薛驚羽道:“你今日若是不進去,我就把你去年冬月寫給沐府三小姐的那首酸詩拿給伯父看!”
薛永傑愣在原地,話語都說不清了:“你-你莫要胡說,我--我沒有寫過那種勞什子東西。”
“反正我也不曉得那衣帶漸寬終不悔,為伊消得人憔悴是什麼勞什子意思,正好回去向伯父請教請教!”
薛永傑咳嗽幾聲:“不用等了,我們現在就進去。”
沐音真心不在焉的在屋中翻書,見春媛從院子外匆忙的往屋裏走,緩緩將書給合上,問道:“你跑這麼快,是出了什麼了不得的大事?”
“的確是大事。”春媛笑道:“就在昨夜,那盜走神魚的賊人落網了!”
沐音真心中起伏,麵上卻很鎮定:“哦,竟有此事?”
春媛見終於有一件小姐不知道的事情了,當下帶著幾分得意講了起來。原是昨夜胭脂樓林蔻姑娘做生,李公子花重金為其設白魚筵,不巧,昨夜府台家公子和薛家的兩個公子也正好去樓裏吃飯,若是旁人不認得那也是可能,偏偏那神魚就擱在薛府中,護送途中還曾在府台公子府中留宿過。
豈非三人同時眼花?
當下,就有人通知了薛群,帶了大批官兵侍衛將胭脂樓包圍起來,而那李公子一幹人等,也因冒犯聖威,被關入了大牢中。隻是那幾個黑市裏走私神魚的小販,一聽說牽扯了官司,早就裹著鋪蓋卷走人了,隻留下那李公子百口莫辯!聽說初始那李公子還仗著家中權貴,要家奴們上去火拚 ,卻直接被那薛驚羽給揍成了豬頭。

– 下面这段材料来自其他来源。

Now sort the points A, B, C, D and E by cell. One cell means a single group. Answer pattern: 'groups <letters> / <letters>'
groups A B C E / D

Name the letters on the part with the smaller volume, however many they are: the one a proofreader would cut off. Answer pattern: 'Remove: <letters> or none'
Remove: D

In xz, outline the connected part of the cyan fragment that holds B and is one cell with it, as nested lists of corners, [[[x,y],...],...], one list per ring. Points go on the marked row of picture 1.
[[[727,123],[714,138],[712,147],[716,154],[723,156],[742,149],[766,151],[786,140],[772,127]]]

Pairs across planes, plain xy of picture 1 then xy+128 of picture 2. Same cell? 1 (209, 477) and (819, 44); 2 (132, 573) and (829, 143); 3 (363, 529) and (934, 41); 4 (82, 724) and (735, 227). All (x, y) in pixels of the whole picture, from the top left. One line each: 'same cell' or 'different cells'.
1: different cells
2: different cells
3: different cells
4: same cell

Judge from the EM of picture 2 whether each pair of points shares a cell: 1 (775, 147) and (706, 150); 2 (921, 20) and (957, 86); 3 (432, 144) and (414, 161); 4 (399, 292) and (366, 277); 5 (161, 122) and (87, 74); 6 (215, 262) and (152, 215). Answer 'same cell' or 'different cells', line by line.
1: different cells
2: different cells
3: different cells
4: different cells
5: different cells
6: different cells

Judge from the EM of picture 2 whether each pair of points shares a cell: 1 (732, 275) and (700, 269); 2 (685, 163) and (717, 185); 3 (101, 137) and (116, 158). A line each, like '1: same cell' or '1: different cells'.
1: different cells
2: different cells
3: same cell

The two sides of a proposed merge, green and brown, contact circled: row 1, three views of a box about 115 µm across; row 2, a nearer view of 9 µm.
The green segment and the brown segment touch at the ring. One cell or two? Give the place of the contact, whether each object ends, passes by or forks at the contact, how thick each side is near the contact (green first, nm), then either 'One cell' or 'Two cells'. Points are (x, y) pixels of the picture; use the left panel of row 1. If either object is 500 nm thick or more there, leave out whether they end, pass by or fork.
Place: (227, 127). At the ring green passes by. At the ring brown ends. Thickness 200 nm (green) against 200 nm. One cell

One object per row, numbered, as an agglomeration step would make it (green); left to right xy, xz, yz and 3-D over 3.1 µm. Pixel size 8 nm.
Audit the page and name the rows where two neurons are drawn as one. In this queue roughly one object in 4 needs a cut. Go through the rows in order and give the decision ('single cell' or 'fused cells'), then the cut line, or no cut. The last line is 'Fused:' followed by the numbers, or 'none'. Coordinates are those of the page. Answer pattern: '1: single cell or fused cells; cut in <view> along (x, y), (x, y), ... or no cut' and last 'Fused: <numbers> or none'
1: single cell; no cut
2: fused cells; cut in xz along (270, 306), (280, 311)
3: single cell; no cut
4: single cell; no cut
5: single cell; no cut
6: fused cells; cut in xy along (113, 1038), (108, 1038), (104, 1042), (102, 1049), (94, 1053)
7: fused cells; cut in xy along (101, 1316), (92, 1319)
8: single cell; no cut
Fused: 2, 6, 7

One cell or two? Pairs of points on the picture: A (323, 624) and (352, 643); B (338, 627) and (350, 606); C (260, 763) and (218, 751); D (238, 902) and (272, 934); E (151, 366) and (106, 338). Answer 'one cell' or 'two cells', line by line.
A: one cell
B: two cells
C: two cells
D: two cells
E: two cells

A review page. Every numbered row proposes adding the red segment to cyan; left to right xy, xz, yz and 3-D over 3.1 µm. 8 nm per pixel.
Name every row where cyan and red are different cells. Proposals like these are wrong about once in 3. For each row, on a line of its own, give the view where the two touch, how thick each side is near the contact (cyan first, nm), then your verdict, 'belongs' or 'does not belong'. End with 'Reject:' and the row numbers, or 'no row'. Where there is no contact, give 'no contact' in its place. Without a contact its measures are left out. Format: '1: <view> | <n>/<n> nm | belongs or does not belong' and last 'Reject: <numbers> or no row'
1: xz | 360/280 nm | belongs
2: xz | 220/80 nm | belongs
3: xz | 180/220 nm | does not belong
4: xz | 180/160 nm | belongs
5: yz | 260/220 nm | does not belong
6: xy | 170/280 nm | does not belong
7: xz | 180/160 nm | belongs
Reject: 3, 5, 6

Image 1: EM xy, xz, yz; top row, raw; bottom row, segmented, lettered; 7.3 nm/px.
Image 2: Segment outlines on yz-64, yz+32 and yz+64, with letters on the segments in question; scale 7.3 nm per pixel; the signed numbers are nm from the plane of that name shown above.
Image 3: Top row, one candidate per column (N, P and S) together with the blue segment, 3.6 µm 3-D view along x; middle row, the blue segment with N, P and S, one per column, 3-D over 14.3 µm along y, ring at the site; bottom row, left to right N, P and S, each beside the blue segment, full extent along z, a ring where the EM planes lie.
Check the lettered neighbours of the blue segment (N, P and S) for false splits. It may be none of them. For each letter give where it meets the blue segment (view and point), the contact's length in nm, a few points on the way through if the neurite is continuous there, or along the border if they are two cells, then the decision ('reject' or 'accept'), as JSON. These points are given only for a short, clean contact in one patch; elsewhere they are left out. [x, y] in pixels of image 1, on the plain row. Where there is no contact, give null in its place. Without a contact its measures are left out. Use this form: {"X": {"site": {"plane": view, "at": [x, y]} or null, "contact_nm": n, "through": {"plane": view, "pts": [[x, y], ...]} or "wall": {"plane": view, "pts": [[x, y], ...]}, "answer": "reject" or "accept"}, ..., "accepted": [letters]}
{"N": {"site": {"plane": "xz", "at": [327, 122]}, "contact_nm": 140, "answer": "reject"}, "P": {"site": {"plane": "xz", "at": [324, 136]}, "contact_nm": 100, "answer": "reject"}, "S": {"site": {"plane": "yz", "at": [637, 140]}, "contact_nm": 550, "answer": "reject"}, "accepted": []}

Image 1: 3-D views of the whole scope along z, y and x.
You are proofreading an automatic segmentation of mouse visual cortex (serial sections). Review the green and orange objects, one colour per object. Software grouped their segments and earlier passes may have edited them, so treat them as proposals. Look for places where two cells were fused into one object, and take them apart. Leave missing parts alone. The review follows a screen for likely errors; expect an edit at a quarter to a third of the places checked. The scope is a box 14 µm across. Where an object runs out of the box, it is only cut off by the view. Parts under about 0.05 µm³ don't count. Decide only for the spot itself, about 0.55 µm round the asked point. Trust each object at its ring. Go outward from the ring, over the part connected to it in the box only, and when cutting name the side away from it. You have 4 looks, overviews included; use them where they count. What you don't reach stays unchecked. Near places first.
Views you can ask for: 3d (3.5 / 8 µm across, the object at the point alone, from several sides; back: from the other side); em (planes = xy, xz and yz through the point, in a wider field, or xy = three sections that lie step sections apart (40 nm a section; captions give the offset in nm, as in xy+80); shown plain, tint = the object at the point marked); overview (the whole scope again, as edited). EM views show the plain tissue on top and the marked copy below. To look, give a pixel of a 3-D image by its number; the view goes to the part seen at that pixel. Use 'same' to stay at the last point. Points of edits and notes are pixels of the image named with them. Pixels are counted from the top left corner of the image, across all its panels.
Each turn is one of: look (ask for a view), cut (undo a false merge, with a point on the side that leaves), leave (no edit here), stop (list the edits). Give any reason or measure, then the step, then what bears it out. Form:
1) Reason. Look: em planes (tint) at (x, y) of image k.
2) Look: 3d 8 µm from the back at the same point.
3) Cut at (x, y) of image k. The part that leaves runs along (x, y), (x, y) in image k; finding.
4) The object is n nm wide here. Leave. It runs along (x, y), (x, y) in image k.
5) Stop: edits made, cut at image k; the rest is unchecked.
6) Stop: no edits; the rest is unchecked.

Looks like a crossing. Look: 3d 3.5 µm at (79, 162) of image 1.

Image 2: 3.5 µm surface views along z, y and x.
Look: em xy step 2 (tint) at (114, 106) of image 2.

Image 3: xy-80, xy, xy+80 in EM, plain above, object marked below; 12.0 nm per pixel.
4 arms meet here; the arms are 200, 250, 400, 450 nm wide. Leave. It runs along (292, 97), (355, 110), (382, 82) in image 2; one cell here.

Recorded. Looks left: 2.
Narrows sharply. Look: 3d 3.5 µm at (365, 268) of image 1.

“聽說昨夜那李公子被綁出來時,大家都在拍手叫好呢!”
那李公子平素裏隻會欺男霸女,為非作歹,昨日從樓裏那幅模樣出來,實在讓人大快人心。
隻那李公子雖然惹了聖顏,卻因是李林家族旁支的親戚。這沾親帶故的,也隻挨了百十大板子,罰了些銀子,就給放了出去。不過,他因為誤食了那帶了強烈藥性的神魚,抬回府就開始連夜的嘔吐,出現了幻覺,現在大夫還守在床邊不敢離開呢。
這李林造出來的惡果,終究還是讓他們李家人自己享用了。因果循環,也算順應了回天意。
娟兒打簾子進來的時候,見兩人正在笑鬧,“想必音姑娘已經知道那件事了,侯爺和太太叫音姑娘收拾收拾,過薛府去給大人倒個喜!”
薛家雖罪犯失職,卻又偵破此案,功過相抵,倒是躲過了一場大劫。
兩家身為世交,過去一趟也是應該的。至於把她帶上,一方麵是因為她與薛采棋關係好,另一方麵則是因為薛永傑沐休,正好回府上住。
榮氏曾有意無意的在她麵前提過薛府這位大公子,隻是當時她心不在焉,也沒在意過,如今看來,似乎真有與薛家結親之意。她自然是不願意的,不過自古以來婚嫁都是由父母商議。若是榮氏真說出那話,憑兩家關係,薛夫人肯定也不會拒絕的。
所以她一定要跟著榮氏去,趕在她說出此話前,讓薛夫人或者薛大公子厭惡自己,斷了結親這門的心思。